───── DOCUMENT SECTION ─────
Abstract
Obesity and black race have been associated with excess risk of multiple myeloma. The association of obesity with monoclonal gammopathy of undetermined significance (MGUS) is unknown. Further, it is not known whether the increased risk of multiple myeloma and MGUS in blacks is related to socioeconomic status, genetic susceptibility, or both. We screened 1000 black and 996 white women (range, 40-79 years) of similar socioeconomic status for MGUS; the aim of the study was to assess MGUS risk in relation to obesity and race. A total of 39 (3.9%) blacks and 21 (2.1%) whites had MGUS. On multivariate analysis, obesity (odds ratio [OR] = 1.8; P = .04), black race (OR = 1.8; P = .04), and increasing age (> 55 vs < 43 years; OR = 2.5; P = .03) were independently associated with an excess risk of MGUS. Our findings support the hypothesis that obesity is etiologically linked to myelomagenesis. The 2-fold excess of MGUS among blacks compared with whites of similar socioeconomic status supports a role for susceptibility genes in MGUS.
Introduction
Multiple myeloma (MM) is a neoplasm of plasma cells characterized by an overproduction of monoclonal immunoglobulins.1 Monoclonal gammopathy of undetermined significance (MGUS) is characterized by the presence of a monoclonal immunoglobulin (M-protein) without evidence of MM or other lymphoproliferative malignancies.2 MM is consistently preceded by MGUS.3
Prior studies show racial disparity patterns in the epidemiology of both MGUS and MM.4 Compared with whites, MGUS and MM are 2- to 3-fold more common in blacks and in Africans.4 In addition, MGUS and MM are associated with familial clustering.5,6
Obesity is associated with a 1.5- to 2-fold elevated risk of developing MM.7-9 This is of particular interest given that elevated levels of the proinflammatory cytokine interleukin-6 have been found in obese persons,10 and interleukin-6 has well-known proliferative and antiapoptotic effects on monoclonal plasma cells.11 In addition, insulin-like growth factors play a role in obesity,10 and insulin-like growth factor-I has growth/survival effects on monoclonal plasma cells.12
We speculated that obesity might increase the risk of MGUS, or, alternatively, that obesity may increase the risk for transformation from MGUS to MM. In this large screening study, we assessed the role of obesity and race in relation to MGUS risk.
Methods
This study was based on the population-based Southern Community Cohort Study (SCCS) cohort (Table 1).13 The 1996 SCCS subjects made available for inclusion in this study had already been randomly selected within the SCCS strata for another project of obesity biomarkers (Table 1). All participants provided informed consent in accordance with the Declaration of Helsinki, and the protocol was approved by appropriate institutional review boards of all participating institutions.
Statistical analysis
Characteristics for different racial groups were compared using χ2 test statistics. Unadjusted and adjusted odds ratios (ORs) and 95% confidence intervals (CIs) for the association between MGUS and subject characteristics were estimated using logistic regression.
───── RECORD EXCERPTS ─────
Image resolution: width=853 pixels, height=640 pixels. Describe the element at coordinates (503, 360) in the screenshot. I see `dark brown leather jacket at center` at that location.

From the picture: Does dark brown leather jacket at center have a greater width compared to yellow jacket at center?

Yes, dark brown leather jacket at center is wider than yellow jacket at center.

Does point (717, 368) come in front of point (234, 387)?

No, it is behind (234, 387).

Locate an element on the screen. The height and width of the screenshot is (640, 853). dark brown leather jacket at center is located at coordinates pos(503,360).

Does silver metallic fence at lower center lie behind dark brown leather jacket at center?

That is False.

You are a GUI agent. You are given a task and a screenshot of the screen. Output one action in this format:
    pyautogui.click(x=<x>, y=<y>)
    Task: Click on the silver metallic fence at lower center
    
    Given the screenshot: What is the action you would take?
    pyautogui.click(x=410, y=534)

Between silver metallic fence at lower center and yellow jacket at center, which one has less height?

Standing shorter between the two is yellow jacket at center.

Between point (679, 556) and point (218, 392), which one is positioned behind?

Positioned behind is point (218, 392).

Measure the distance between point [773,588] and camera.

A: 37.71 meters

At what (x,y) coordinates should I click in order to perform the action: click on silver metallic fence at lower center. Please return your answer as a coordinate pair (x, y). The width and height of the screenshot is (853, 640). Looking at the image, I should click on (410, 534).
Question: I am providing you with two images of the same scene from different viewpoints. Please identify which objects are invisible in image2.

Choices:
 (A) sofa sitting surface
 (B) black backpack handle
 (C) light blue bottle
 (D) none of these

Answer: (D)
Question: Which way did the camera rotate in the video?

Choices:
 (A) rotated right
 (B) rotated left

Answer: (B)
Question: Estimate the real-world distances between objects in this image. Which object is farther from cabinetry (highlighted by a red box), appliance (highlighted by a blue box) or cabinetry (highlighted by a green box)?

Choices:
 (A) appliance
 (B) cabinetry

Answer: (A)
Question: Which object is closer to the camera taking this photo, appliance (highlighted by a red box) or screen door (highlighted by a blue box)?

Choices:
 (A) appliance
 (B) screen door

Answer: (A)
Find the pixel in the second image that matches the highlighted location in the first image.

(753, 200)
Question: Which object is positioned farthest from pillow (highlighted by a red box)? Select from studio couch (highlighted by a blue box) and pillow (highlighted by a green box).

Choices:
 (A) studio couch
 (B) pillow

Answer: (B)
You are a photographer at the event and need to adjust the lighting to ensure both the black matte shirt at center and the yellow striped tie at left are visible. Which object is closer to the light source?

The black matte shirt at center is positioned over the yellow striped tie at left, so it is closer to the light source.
─────
WORK ORDER A ▸ Using the MGUS study, decide whether each statement agrees with it: (i) the women screened were between 40 and 79 years old; (ii) MGUS is described as consistently following MM; (iii) characteristics of the racial groups were compared with logistic regression. Answer yes or no for each, quoting the words that decide it.
WORK ORDER B ▸
Answer these questions from the MGUS study:
(i) How many white women had MGUS?
(ii) Which proinflammatory cytokine has been found at elevated levels in obese persons?
(iii) Which cohort was the study based on?
None of these rows is needed for what comes next.

EXERCISE OUTPUT A ▸
(i) Yes: "We screened 1000 black and 996 white women (range, 40-79 years)"
(ii) No: "MM is consistently preceded by MGUS."
(iii) No: "Characteristics for different racial groups were compared using χ2 test statistics."

EXERCISE OUTPUT B ▸
(i) 21 (2.1%)
(ii) Interleukin-6
(iii) The Southern Community Cohort Study (SCCS)